ING heeft een missie: een bijdrage leveren aan het oplossen van een belangrijk maatschappelijk vraagstuk en gelijktijdig een goede diversiteit in de onderneming creëren. Daarnaast heeft Peter Don, programmamanager HR Onbekend Talent, ook een persoonlijke drive. Hij zag hoe zijn eigen zoon door zijn beperkingen mislukte in zijn eerste baan.
Het besef dat er meer mensen zijn die dat overkomt, geeft de energie te werken aan duurzame plaatsing.
Het is voor ons een kwestie van willen en moeten. ING wil mensen en organisaties in staat te stellen hun eigen ideeën voor een betere toekomst te realiseren: “Empowering people to stay a step ahead in life and in business”.

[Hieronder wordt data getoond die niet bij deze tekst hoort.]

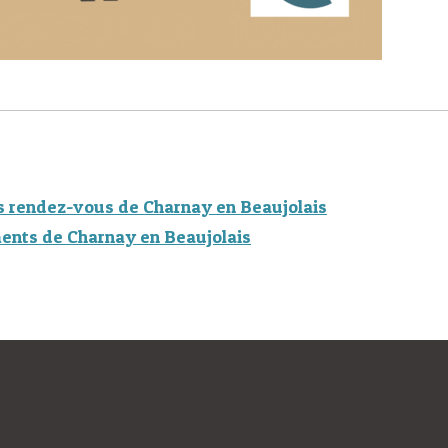
s rendez-vous de Charnay en Beaujolais
ents de Charnay en Beaujolais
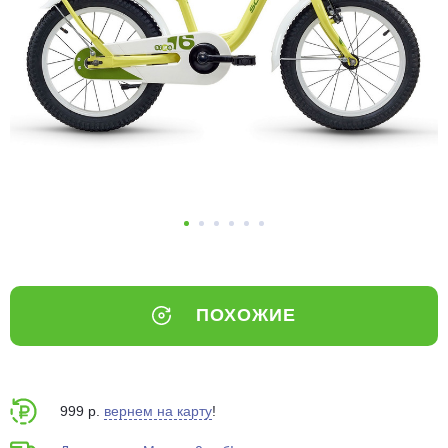
Добавляйте товары
в корзину
Оплачивайте сегодня только
25
% картой любого банка
Получайте товар
выбранный способом
Оставшиеся
75
% будут
ПОХОЖИЕ
списываться
с вашей карты
по
25
%
каждые 2 недели
999 р.
вернем на карту
!
Подробнее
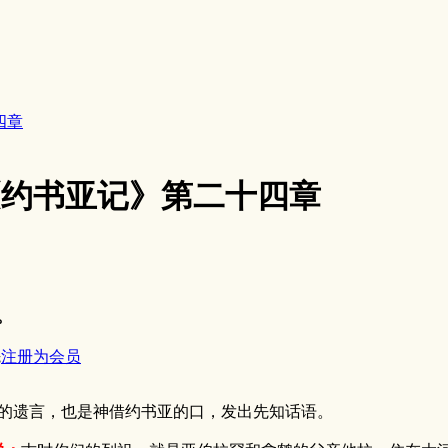
四章
4《约书亚记》第二十四章
。
先
注册为会员
的遗言，也是神借约书亚的口，发出先知话语。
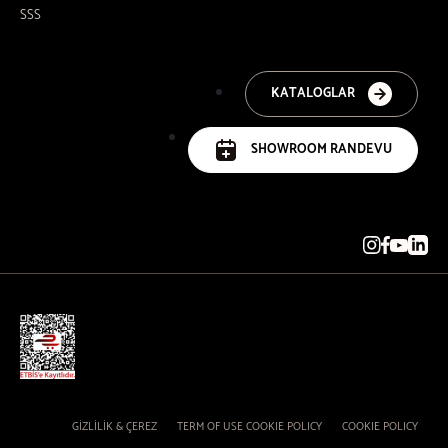
SSS
KATALOGLAR
SHOWROOM RANDEVU
GİZLİLİK & ÇEREZ
TERM OF USE COOKIE POLICY
COOKIE POLICY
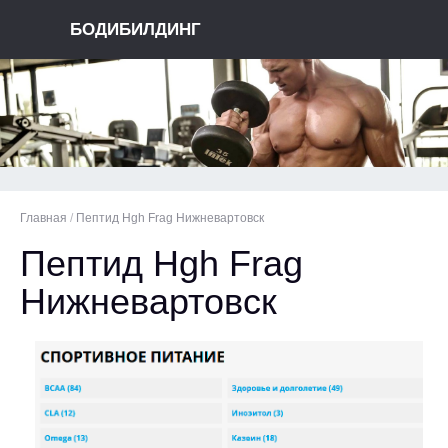
БОДИБИЛДИНГ
Главная
/
Пептид Hgh Frag Нижневартовск
Пептид Hgh Frag
Нижневартовск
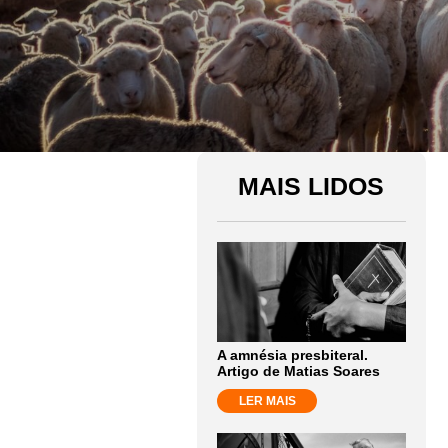
MAIS LIDOS
A amnésia presbiteral.
Artigo de Matias Soares
LER MAIS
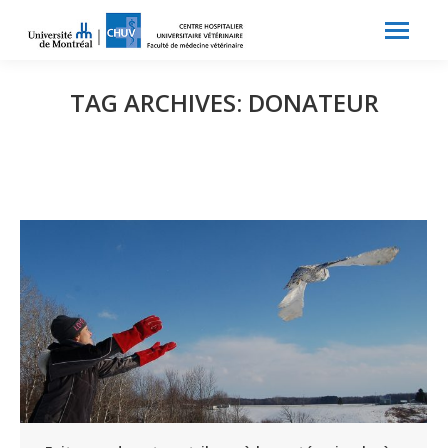
Search:
Recherche
TAG ARCHIVES:
DONATEUR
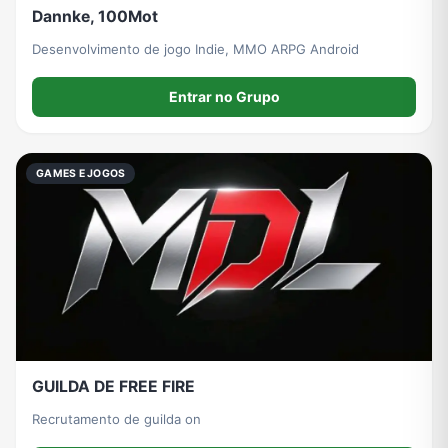
Dannke, 100Mot
Desenvolvimento de jogo Indie, MMO ARPG Android
Entrar no Grupo
GAMES E JOGOS
GUILDA DE FREE FIRE
Recrutamento de guilda on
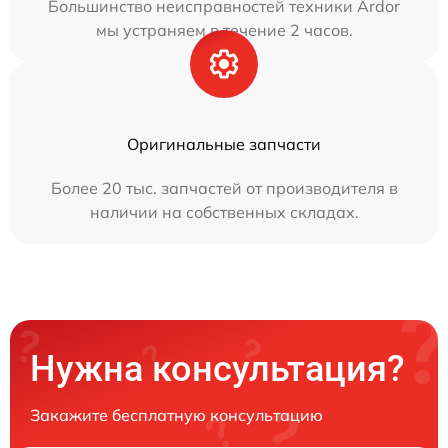
Большинство неисправностей техники Ardor
мы устраняем в течение 2 часов.
Оригинальные запчасти
Более 20 тыс. запчастей от производителя в
наличии на собственных складах.
Нужна консультация?
Закажите бесплатную консультацию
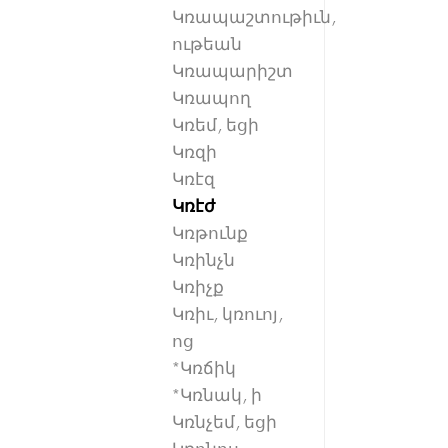
Կռապաշտութիւն,
ութեան
Կռապարիշտ
Կռապող
Կռեմ, եցի
Կռզի
Կռէզ
Կռէժ
Կռթունք
Կռինչն
Կռիչք
Կռիւ, կռուոյ,
ոց
*Կռճիկ
*Կռնակ, ի
Կռնչեմ, եցի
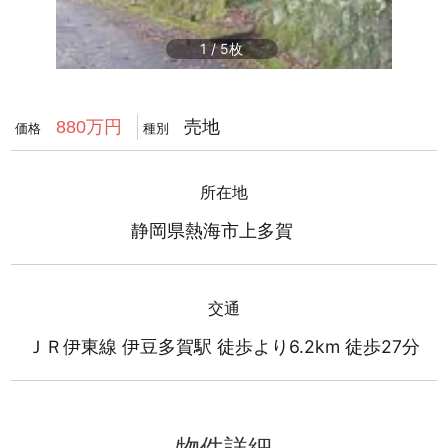
1
/
5
売地
880万円
価格
種別
所在地
静岡県熱海市上多賀
交通
ＪＲ伊東線 伊豆多賀駅 徒歩より6.2km 徒歩27分
物件詳細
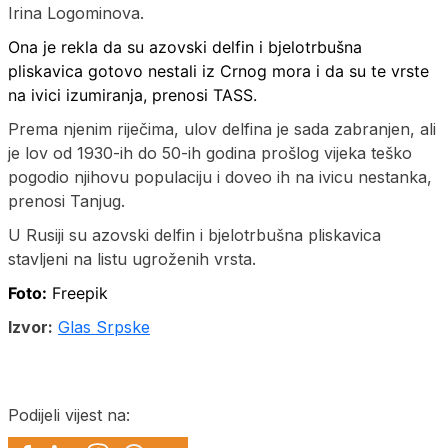
Irina Logominova.
Ona je rekla da su azovski delfin i bjelotrbušna
pliskavica gotovo nestali iz Crnog mora i da su te vrste
na ivici izumiranja, prenosi TASS.
Prema njenim riječima, ulov delfina je sada zabranjen, ali
je lov od 1930-ih do 50-ih godina prošlog vijeka teško
pogodio njihovu populaciju i doveo ih na ivicu nestanka,
prenosi Tan‌jug.
U Rusiji su azovski delfin i bjelotrbušna pliskavica
stavljeni na listu ugroženih vrsta.
Foto:
Freepik
Izvor:
Glas Srpske
Podijeli vijest na:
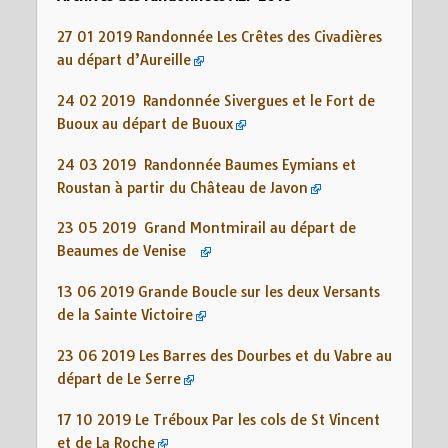
27 01 2019 Randonnée Les Crêtes des Civadières
au départ d’Aureille
24 02 2019
Randonnée Sivergues et le Fort de
Buoux au départ de Buoux
24 03 2019 Randonnée Baumes Eymians et
Roustan à partir du Château de Javon
23 05 2019 Grand Montmirail au départ de
Beaumes de Venise
13 06 2019 Grande Boucle sur les deux Versants
de la Sainte Victoire
23 06 2019 Les Barres des Dourbes et du Vabre au
départ de Le Serre
17 10 2019 Le Tréboux Par les cols de St Vincent
et de La Roche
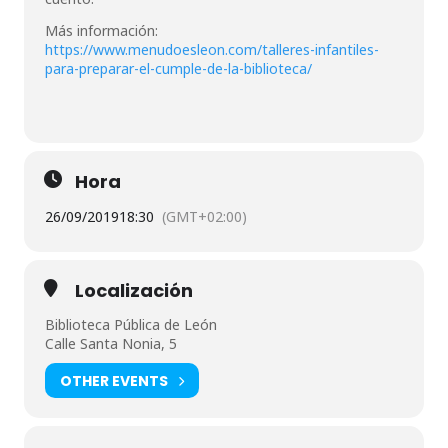
Más información:
https://www.menudoesleon.com/talleres-infantiles-
para-preparar-el-cumple-de-la-biblioteca/
Hora
26/09/2019
18:30
(GMT+02:00)
Localización
Biblioteca Pública de León
Calle Santa Nonia, 5
OTHER EVENTS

Het ‘moeten’ zijn de afspraken in het Sociaal akkoord, de Participatiewet en de Quotumwet. Die stellen werkgevers voor de nodige verplichtingen.
Programma Onbekend Talent
ING startte ooit met speciaal gecreëerde banen voor mensen met een beperking. Dat bleek te weinig duurzaam. Daarom is er nu het programma Onbekend Talent, opgezet in samenwerking met Randstad Participatie. Daarin staan reguliere vacatures open voor mensen met een beperking.

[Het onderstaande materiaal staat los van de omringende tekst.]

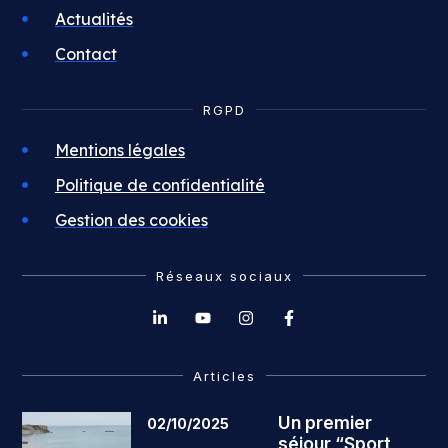
Actualités
Contact
RGPD
Mentions légales
Politique de confidentialité
Gestion des cookies
Réseaux sociaux
Articles
Un premier
02/10/2025
séjour “Sport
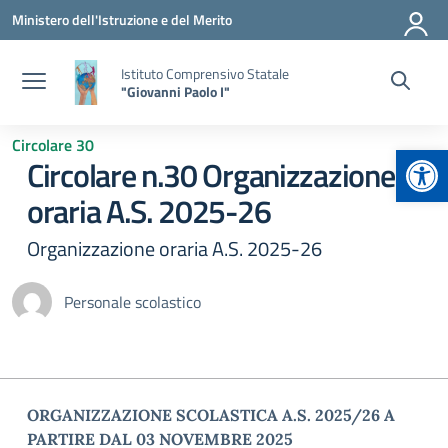
Vai ai contenuti
Vai al menu di navigazione
Vai al footer
Ministero dell'Istruzione e del Merito
Istituto Comprensivo Statale
"Giovanni Paolo I"
Circolare 30
Apr
Circolare n.30 Organizzazione
oraria A.S. 2025-26
Organizzazione oraria A.S. 2025-26
Personale scolastico
ORGANIZZAZIONE SCOLASTICA A.S. 2025/26 A
PARTIRE DAL 03 NOVEMBRE 2025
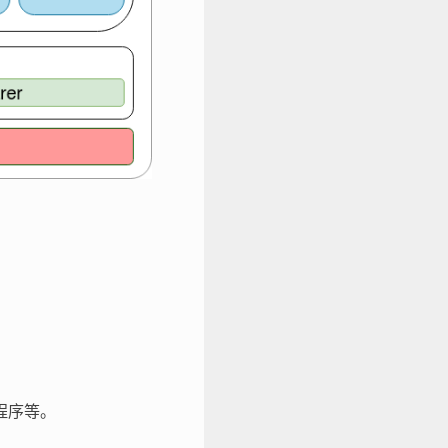
复程序等。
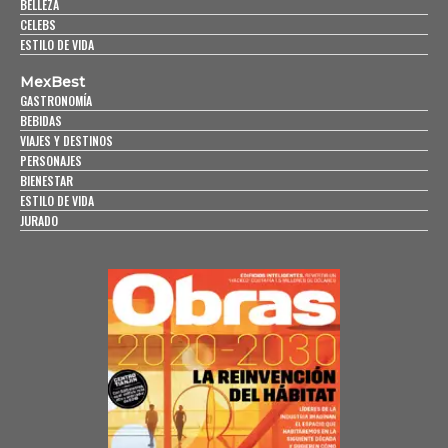
BELLEZA
CELEBS
ESTILO DE VIDA
MexBest
GASTRONOMÍA
BEBIDAS
VIAJES Y DESTINOS
PERSONAJES
BIENESTAR
ESTILO DE VIDA
JURADO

Banen moet je altijd wat aanpassen aan de kandidaat. Dat is nu misschien met deze doelgroep iets meer het geval.
De organisatie voorbereiden
Het bedrijf fysiek en sociaal inrichten op mensen met een arbeidsbeperking was de eerste stap in ons programma.
Denk hierbij aan het formuleren van de missie, maar ook het organiseren van randvoorwaarden zoals de toegangsvriendelijkheid van het gebouw en open houding en steunend gedrag van medewerkers en leidinggevenden.
Onderwerp intern laten leven
Het programma moet via bedrijfsinterne communicatie gaan leven voor ons personeel. Bij de start zijn zes portretten gemaakt van kandidaten met hun buddy of manager, aangevuld met inhoudelijke informatie over het programma en een “call for action”. Medewerkers worden gevraagd na te gaan of ze mensen met een arbeidsbeperking kennen in hun sociale netwerken die goed bij ING passen.
Beperkingen op de werkvloer bespreekbaar maken
In deze eerste fase merkten we dat vooral het bespreken van de consequenties van een sociaal-psychische beperking voor het werk een taboe is. Zowel voor de medewerker als de manager. Dat moet je onderkennen om het bespreekbaar te maken.Tijdens het sollicitatiegesprek bijvoorbeeld.
Stel: als kandidaat heb je een werkplek nodig met overzicht over de gehele (flexibele) werkvloer om je werk goed te kunnen doen. Mensen achter je maken je daarvoor te onrustig. Dat moet je bespreken en uitleggen. Het alternatief, het niet aan de orde stellen en ’s morgens altijd heel vroeg op het werk zijn om de gewenste flexplek in te nemen, kan snel verkeerd geïnterpreteerd worden. En wat als de trein vertraagd is en de plek bezet?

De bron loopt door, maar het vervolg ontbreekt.